Our conjured objects swirled around him. Not quite the tornado of weapons Albie had deployed against the creature at the construction site, but not, I thought, too bad for a bunch of ordinary players.

It was almost enough to make me proud of our practice, but I noticed Michelle had added hers to the storm. I tried not to frown.

If she felt confident she could switch from defense to offense as fast as me, good for her. As long as she was right.

If she thought we’d finished the fight and just needed to intimidate Mask, she was wrong. He clearly still had HP.

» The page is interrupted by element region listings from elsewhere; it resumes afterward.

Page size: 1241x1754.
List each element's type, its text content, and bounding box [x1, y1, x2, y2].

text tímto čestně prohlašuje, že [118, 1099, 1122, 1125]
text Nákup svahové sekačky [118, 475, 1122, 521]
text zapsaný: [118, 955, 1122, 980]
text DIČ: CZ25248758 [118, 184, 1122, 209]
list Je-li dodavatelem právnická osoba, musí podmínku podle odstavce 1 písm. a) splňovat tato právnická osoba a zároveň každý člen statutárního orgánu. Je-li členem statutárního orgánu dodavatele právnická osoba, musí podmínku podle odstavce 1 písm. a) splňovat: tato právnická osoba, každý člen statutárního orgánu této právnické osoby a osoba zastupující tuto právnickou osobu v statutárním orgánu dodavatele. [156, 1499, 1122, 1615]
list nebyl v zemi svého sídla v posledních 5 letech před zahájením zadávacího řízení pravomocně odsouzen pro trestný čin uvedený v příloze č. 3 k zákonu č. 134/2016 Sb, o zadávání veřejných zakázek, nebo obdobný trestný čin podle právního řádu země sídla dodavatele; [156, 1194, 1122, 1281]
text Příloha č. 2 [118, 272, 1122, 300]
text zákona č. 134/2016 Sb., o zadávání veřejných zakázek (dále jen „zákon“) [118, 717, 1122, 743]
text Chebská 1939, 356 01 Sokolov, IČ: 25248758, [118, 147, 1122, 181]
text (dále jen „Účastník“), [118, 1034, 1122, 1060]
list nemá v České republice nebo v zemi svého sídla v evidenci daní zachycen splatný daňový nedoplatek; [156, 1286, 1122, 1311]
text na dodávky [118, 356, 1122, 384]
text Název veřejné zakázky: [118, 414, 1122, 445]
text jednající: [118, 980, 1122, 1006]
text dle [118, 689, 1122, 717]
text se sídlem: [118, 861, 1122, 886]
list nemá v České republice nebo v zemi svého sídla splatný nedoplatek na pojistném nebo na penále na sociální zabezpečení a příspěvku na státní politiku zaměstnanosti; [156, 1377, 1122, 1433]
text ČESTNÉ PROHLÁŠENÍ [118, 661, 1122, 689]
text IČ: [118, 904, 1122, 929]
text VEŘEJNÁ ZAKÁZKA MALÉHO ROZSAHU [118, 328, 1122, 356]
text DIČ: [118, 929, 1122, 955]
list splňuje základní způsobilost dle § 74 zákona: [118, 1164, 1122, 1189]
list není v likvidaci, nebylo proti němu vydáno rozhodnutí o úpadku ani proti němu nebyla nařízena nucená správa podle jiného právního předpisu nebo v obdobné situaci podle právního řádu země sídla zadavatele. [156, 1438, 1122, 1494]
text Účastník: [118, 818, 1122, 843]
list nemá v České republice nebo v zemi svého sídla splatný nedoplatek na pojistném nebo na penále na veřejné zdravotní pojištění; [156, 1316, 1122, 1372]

“It’s enough, yeah.” He tapped the phone strapped to his shoulder and a plane of Iron appeared in the air before him.

I didn’t see how using normal Materials represented an escalation for him, but rather than give him a chance to demonstrate, I smashed my Iron into the new object.

It flashed white hot along the edge and cut right through. His hand twitched with the same motion I used when I swapped to Air, and his object swirled over the shattered pieces of mine.

“Enough,” he said, “that I’ll take you on myself.”

His cloak roiled at his feet. Its surface rose and fell in a rhythmic motion, almost like –

Like the cloak was breathing.

As its “cloth” wings stretched into the air behind him, and its “porcelain” face spread with a silent laugh, Mask commanded his Daimon, “Phantom? Let’s play.”